T.J. Goetz ’14 is an economics major from Ankeny, Iowa.
Chen Liang ’14
“Through my liberal arts education, I’ve developed quantitative and qualitative analytical skills from courses in sciences, humanities, and social sciences. With the intense training in communications skills, both written and verbal, I developed skills in business writing. Summer 2011 I interned for TIAA-CREF, a Fortune 100 financial services company and the largest retirement fund management and investment firm in the world.
“A business school offers more directly related skills such as accounting, but my Grinnell education is valuable because of the well-rounded skills and open-mindedness it cultivates — the ability to think outside the box. More importantly, in a business world where client relations is a top priority, a liberal arts education that encourages embracing opportunities and understanding different people, cultures, and languages lets me bring a special value to my internship and my career.”

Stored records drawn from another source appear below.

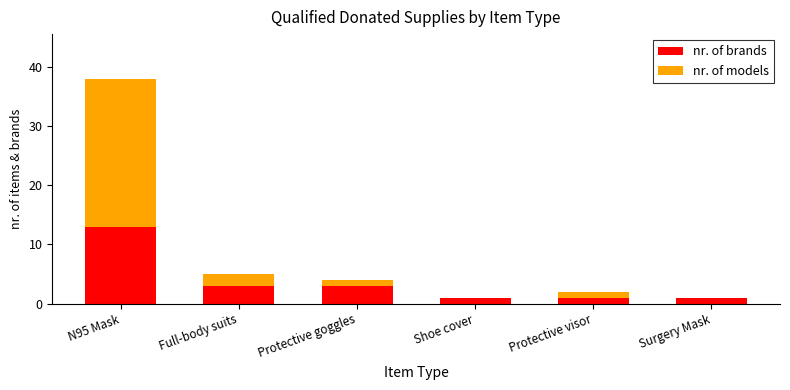

At which category is the sum across all series the highest?

N95 Mask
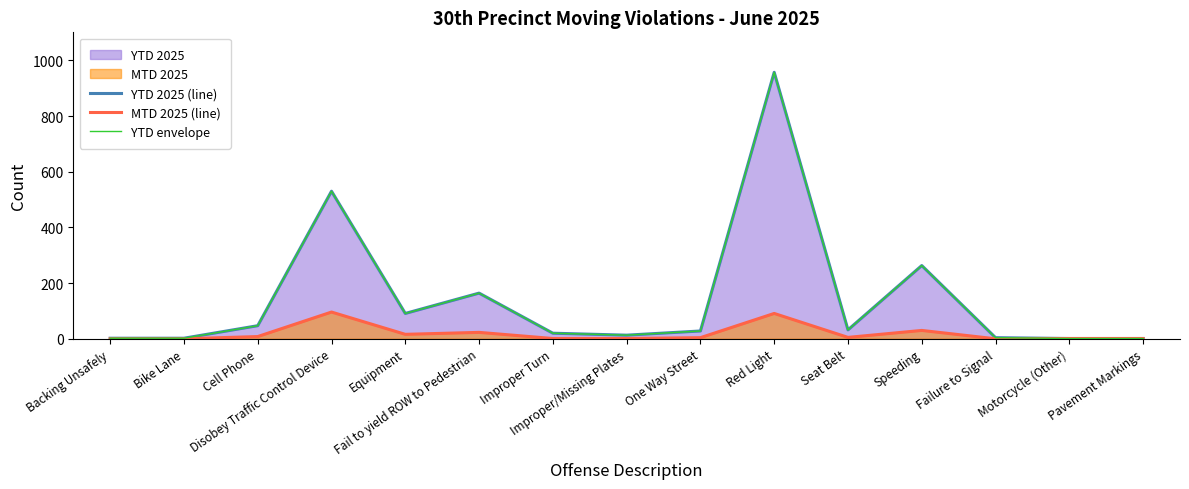

True or false: YTD envelope and YTD 2025 (line) intersect in this chart.

False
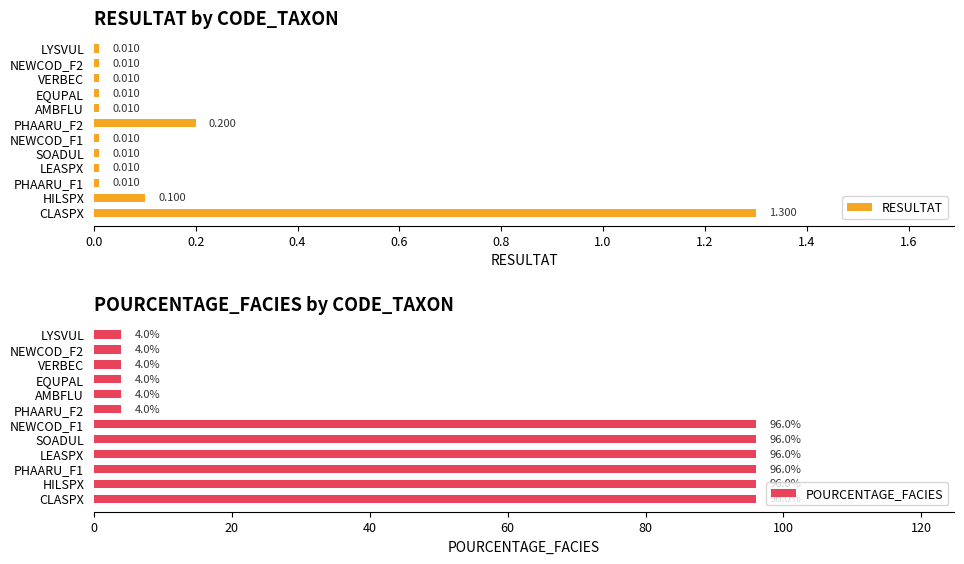

Is it true that POURCENTAGE_FACIES equals 96 at HILSPX?

True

Chen Liang ’14 is an economics major from the People’s Republic of China.
Connor Schake ’14
“I was always interested in business, and this past spring, a project for Professor Doug Caulkins’ Managing Entrepreneurship and Innovation course prompted me to examine the liberal arts in the context of entrepreneurship. I’d considered starting a company, but assumed I’d be bad at running one. I’d never considered that Grinnell, in its own way, was preparing me to do just that.
“The core disciplines of my majors — history and literature — demand empathy, require an acute perception of culture, and develop an eye toward the grander sweep. Grinnell professors nurture these qualities. I’d like to think these characteristics are those of an efficient and prophetic CEO, preparing an organization for the knowledge economy.
“I’ve spent two summers researching business. But I don’t feel I need to major in the subject: The path I’m on is just more interesting to me right now. I get to learn things I want to learn, and believe that my liberal arts pursuit of meaning will develop the analytical leadership my organization will one day need.
“If nothing else, I like to think I’ll have more to talk about one day.”
Connor Schake ’14 transferred to Grinnell from the University of Colorado. He is an independent major in American studies from Colorado Springs.